Task instructions - Collect every line in the entries below that contains the string "mmHg". Case counts.

Records supplied -

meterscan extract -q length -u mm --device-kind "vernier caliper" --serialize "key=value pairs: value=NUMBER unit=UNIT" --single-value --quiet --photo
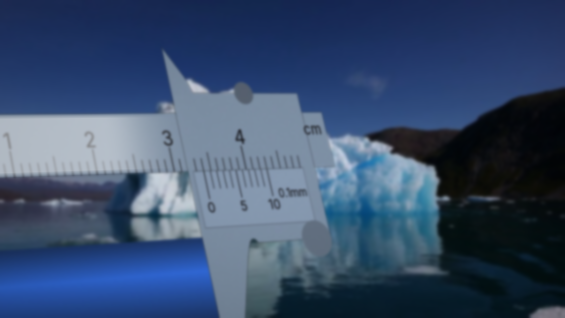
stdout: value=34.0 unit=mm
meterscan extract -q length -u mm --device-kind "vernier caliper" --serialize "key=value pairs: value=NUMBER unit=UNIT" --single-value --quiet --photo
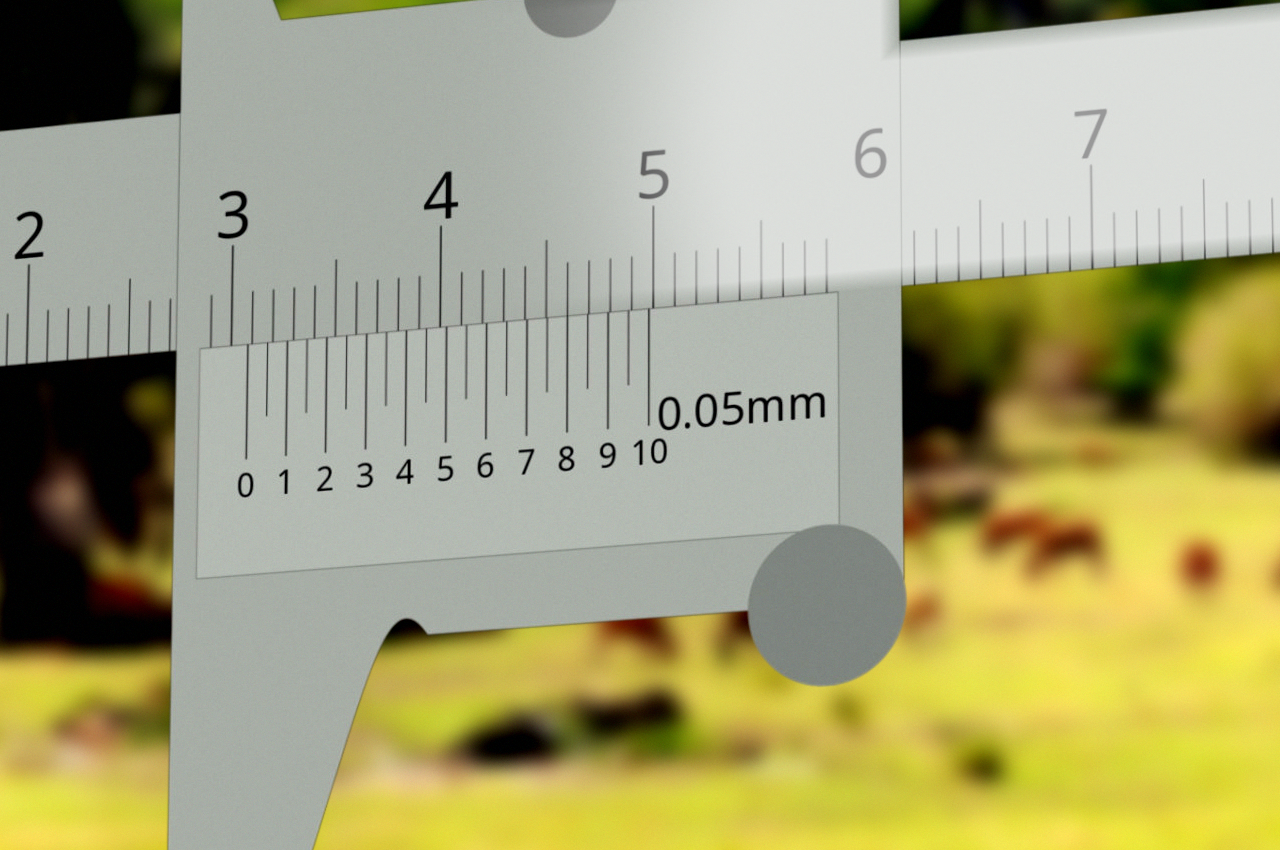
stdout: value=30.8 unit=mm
--
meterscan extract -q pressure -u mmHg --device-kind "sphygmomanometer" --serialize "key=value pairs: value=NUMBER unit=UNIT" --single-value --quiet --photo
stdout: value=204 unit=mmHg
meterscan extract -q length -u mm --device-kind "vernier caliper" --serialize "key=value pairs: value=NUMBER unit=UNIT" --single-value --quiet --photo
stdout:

Solution for this problem -
meterscan extract -q pressure -u mmHg --device-kind "sphygmomanometer" --serialize "key=value pairs: value=NUMBER unit=UNIT" --single-value --quiet --photo
stdout: value=204 unit=mmHg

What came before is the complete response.